### [WHAT IS NEEDED]
Of the material below, only the lines from the line containing "APPENDIX 3: SHARE" down to the line containing "Review History 30" belong in the answer, written out exactly.

### [EXCERPTED RECORDS]
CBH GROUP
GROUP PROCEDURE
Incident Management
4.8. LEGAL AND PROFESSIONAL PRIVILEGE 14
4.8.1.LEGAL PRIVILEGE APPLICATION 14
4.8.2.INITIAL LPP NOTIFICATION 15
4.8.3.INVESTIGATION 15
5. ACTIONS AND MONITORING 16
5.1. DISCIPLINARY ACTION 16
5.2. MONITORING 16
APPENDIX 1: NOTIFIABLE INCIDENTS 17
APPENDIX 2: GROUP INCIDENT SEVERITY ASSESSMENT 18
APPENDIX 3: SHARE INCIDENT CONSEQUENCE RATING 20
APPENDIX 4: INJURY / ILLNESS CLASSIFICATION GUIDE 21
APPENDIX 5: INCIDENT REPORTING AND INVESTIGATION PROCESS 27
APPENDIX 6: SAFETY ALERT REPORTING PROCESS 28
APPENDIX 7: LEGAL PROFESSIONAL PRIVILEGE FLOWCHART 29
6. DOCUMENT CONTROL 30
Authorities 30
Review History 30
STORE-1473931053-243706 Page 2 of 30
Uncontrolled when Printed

### [RESPONSE BELOW]
APPENDIX 3: SHARE INCIDENT CONSEQUENCE RATING 20
APPENDIX 4: INJURY / ILLNESS CLASSIFICATION GUIDE 21
APPENDIX 5: INCIDENT REPORTING AND INVESTIGATION PROCESS 27
APPENDIX 6: SAFETY ALERT REPORTING PROCESS 28
APPENDIX 7: LEGAL PROFESSIONAL PRIVILEGE FLOWCHART 29
6. DOCUMENT CONTROL 30
Authorities 30
Review History 30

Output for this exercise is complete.